K n i v e s V i n e g a r C h e f s N e w s
Over a Barrel
In the wine world, St. Helena Olive Oil's Cabernet vinegar would be a collector's item: only 1,000 cases of Cask 85 have been released. Made from Napa Valley grapes, it was aged in an oak cask for 15 years ($30 for 375 ml; 800-939-9880).
Ready, Seth, Go
Above their Boarding House restaurant in Nantucket, chef Seth Carter Raynor and his wife, Angela, are opening a spot for coastal cuisine. It's called Pearl; check those oysters carefully (12 Federal St.; 508-228-9622).
In a Lather
Casanova drank chocolate daily as an aphrodisiac. What would he have done if he'd had chocolate soap? For its Fleurs de Chocolat bath products, Fresh mixes cocoa extract with pear and orange essences ($7 for a bar of soap; 800-373-7420).
After New York's Rainbow Room, where can a chef go? Quite a few places, it seems. Waldy Malouf, is overseeing three restaurant openings this summer, one in Stamford, Connecticut, and two in Manhattan: Blackbird and Waldy's on 56th.

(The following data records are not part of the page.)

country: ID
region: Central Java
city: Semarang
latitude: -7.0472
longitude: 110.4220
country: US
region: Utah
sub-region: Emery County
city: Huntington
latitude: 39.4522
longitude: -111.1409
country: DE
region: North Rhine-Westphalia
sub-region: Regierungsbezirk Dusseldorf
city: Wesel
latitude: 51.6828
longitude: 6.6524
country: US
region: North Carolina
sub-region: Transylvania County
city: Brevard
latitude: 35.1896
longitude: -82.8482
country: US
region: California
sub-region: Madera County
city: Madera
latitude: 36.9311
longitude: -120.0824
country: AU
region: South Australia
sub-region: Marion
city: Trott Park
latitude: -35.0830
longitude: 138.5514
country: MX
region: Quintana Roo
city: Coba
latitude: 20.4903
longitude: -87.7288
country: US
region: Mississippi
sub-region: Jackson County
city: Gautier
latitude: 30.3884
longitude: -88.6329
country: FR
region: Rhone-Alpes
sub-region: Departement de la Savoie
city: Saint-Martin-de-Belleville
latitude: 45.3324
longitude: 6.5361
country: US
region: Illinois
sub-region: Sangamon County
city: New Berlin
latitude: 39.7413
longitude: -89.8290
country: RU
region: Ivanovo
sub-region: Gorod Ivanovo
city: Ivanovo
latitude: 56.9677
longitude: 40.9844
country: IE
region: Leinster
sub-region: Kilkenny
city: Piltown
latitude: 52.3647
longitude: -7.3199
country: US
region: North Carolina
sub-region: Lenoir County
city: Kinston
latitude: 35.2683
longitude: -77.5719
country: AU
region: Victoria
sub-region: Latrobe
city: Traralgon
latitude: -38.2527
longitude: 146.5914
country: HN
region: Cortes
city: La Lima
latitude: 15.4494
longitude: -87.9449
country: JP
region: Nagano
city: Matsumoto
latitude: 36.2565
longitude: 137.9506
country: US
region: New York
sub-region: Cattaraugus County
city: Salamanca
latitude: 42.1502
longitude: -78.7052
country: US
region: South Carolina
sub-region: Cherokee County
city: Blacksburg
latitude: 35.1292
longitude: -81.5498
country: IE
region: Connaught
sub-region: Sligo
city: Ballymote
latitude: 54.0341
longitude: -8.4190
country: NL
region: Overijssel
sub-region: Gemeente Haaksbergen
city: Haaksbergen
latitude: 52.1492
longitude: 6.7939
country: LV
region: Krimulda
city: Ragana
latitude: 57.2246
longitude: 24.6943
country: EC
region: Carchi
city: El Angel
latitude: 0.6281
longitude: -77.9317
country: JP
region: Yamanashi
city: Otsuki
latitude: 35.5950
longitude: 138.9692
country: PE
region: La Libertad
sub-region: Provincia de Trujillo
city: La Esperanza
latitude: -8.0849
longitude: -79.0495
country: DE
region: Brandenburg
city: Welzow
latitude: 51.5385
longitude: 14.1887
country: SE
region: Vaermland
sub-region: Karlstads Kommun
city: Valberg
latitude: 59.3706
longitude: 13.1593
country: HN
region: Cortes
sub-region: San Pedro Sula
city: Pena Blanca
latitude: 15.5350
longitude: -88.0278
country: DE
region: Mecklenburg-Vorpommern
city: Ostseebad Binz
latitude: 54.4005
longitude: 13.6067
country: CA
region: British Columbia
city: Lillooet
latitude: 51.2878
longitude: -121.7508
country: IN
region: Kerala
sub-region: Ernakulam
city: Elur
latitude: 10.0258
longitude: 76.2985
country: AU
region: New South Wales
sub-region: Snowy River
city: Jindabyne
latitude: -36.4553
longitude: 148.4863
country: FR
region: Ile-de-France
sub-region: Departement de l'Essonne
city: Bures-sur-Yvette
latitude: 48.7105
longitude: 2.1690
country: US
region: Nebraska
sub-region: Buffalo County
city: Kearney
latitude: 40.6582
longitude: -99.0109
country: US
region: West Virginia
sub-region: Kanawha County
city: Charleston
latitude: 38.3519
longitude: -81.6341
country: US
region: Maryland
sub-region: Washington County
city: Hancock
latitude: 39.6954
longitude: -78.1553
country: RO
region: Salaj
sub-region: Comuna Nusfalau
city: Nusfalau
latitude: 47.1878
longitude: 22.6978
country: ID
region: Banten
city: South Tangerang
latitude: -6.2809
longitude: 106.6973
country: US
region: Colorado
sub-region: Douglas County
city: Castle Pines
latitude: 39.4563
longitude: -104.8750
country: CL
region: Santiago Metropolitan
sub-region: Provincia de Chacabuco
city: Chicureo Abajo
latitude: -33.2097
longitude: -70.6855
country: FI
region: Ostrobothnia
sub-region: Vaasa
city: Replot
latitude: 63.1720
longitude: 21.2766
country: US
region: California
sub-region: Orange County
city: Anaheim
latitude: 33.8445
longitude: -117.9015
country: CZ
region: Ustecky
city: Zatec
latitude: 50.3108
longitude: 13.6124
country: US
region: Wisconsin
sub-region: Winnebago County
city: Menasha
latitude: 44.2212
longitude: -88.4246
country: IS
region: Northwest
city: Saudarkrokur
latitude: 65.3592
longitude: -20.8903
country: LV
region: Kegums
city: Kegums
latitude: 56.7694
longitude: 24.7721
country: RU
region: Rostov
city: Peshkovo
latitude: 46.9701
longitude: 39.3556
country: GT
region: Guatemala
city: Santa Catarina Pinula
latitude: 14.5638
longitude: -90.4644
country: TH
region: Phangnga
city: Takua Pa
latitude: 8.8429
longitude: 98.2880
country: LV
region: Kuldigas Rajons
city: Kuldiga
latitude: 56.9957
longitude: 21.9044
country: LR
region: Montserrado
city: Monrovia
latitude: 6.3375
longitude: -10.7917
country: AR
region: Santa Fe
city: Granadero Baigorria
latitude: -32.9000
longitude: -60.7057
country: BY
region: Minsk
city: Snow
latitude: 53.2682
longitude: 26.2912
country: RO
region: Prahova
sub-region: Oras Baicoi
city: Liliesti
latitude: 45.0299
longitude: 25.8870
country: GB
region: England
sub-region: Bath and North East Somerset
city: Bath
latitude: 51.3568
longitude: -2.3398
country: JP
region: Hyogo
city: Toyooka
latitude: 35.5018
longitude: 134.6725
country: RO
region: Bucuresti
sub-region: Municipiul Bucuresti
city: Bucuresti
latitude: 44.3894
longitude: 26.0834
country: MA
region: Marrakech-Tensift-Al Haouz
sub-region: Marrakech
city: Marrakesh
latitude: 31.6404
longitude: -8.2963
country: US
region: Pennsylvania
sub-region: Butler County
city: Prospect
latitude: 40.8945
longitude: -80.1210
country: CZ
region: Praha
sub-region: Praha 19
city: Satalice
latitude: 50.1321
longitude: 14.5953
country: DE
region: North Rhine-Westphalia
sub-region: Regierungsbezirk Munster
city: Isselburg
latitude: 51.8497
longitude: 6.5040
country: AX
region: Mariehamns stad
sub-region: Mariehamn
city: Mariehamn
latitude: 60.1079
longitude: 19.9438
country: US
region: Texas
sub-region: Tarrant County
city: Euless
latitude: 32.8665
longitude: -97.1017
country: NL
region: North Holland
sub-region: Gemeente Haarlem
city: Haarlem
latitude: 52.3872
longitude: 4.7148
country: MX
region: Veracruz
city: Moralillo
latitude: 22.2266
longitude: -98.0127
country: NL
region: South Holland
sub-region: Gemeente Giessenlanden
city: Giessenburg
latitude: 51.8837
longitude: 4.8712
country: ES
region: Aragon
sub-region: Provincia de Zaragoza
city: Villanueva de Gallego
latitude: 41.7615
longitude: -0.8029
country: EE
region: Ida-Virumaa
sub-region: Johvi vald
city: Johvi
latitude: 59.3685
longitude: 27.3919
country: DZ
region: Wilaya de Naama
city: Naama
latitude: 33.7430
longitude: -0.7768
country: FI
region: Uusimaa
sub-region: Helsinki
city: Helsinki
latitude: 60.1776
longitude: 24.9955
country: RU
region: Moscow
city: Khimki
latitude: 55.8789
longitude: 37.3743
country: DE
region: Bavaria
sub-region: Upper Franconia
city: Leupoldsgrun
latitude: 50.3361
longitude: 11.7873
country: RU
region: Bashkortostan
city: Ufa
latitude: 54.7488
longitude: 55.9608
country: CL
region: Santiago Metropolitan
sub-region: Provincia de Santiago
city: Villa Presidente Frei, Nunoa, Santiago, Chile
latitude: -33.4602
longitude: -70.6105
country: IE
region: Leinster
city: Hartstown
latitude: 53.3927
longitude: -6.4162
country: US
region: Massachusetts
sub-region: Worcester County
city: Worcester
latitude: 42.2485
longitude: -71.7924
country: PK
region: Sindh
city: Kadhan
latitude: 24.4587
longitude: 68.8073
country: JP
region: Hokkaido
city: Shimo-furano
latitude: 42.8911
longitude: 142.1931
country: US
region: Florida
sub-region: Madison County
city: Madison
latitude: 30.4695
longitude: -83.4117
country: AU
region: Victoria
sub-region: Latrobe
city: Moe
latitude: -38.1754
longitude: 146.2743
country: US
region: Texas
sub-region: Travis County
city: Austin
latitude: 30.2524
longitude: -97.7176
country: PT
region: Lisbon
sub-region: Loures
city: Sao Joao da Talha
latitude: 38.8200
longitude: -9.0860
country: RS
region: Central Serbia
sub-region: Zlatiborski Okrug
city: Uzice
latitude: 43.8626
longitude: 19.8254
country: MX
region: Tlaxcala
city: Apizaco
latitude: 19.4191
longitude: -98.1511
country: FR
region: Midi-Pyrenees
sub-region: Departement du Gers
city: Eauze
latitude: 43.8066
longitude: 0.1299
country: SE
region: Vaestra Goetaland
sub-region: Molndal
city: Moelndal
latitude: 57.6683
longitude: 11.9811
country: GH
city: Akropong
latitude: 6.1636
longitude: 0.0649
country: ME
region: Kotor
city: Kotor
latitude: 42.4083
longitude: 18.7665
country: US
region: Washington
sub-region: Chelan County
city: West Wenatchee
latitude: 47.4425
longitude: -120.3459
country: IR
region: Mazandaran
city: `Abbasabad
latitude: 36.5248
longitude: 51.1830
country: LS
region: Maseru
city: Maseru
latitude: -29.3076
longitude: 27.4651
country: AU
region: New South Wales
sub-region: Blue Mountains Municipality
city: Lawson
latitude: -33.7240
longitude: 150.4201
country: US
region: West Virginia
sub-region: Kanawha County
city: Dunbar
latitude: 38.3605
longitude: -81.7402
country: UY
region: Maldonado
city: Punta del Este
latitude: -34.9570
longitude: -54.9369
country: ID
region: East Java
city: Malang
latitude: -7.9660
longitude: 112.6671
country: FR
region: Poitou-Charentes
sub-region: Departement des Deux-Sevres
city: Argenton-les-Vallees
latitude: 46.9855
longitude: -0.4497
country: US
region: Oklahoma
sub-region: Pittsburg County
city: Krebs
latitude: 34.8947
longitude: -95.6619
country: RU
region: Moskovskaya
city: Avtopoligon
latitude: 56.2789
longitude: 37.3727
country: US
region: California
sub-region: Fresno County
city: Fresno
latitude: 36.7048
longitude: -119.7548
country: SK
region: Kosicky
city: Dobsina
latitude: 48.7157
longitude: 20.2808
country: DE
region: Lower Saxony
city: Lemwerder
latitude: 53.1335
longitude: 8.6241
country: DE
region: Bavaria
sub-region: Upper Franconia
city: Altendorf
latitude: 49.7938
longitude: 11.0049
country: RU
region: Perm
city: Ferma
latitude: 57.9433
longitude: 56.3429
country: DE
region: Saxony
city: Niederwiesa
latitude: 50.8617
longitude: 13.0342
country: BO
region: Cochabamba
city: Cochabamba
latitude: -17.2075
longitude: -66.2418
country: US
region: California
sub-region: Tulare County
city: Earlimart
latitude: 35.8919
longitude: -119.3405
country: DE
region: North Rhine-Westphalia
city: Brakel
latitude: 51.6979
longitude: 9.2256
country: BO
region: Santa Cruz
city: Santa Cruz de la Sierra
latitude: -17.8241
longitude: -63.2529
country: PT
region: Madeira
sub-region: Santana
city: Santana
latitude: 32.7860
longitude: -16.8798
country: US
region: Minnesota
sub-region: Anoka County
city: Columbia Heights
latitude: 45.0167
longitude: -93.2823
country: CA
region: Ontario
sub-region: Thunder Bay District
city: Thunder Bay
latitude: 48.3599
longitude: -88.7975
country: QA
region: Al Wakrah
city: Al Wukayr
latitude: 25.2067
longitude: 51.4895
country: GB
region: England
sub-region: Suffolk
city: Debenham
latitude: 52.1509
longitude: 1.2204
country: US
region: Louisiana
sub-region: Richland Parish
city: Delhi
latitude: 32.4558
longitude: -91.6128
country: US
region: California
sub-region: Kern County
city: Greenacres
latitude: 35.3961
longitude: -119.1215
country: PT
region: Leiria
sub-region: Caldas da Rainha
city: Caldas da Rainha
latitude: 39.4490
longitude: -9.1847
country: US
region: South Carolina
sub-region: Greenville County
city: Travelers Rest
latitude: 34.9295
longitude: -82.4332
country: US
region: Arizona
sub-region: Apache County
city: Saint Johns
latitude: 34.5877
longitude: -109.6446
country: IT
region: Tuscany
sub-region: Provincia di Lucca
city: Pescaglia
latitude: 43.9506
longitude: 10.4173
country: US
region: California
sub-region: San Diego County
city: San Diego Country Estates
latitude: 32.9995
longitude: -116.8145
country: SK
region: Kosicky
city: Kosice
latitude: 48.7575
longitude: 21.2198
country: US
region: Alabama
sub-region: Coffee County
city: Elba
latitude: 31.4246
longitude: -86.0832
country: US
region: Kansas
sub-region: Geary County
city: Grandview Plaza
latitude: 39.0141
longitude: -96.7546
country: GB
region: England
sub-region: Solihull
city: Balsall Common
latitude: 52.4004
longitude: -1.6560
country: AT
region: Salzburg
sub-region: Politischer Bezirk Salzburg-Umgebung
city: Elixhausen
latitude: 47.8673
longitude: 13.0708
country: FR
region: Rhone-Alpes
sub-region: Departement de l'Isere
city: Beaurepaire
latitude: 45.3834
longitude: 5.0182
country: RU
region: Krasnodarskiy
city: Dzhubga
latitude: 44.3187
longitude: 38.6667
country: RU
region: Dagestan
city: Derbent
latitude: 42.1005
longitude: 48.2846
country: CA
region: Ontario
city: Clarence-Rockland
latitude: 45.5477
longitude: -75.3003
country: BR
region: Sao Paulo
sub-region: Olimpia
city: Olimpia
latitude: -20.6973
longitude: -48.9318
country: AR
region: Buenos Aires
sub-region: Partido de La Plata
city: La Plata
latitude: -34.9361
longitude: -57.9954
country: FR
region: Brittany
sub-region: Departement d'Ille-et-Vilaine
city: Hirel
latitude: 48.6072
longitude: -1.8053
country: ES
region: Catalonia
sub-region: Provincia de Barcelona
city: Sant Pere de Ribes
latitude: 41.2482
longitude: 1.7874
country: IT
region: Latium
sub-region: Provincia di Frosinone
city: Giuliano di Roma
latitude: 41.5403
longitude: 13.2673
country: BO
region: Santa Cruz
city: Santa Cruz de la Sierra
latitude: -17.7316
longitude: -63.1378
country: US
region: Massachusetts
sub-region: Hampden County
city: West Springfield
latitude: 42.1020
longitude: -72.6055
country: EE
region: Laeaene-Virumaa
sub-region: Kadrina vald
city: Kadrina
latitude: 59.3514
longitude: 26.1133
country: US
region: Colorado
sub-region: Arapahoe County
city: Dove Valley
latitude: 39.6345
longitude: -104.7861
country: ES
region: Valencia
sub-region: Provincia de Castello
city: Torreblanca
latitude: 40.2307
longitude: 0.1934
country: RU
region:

Cutting-edge cutlery: the Chef's Choice EdgeSelect 120 knife sharpener helps all kinds of blades stay edgy; Lamson & Goodnow, whose knives with scalloped blades are used by chefs for smooth,precise cutting, now makes a seven-inch Japanese-style slicer for the home cook; Laguiole's elegant pâté slicer and server come with polished handles made of exotic woods, including pistachio.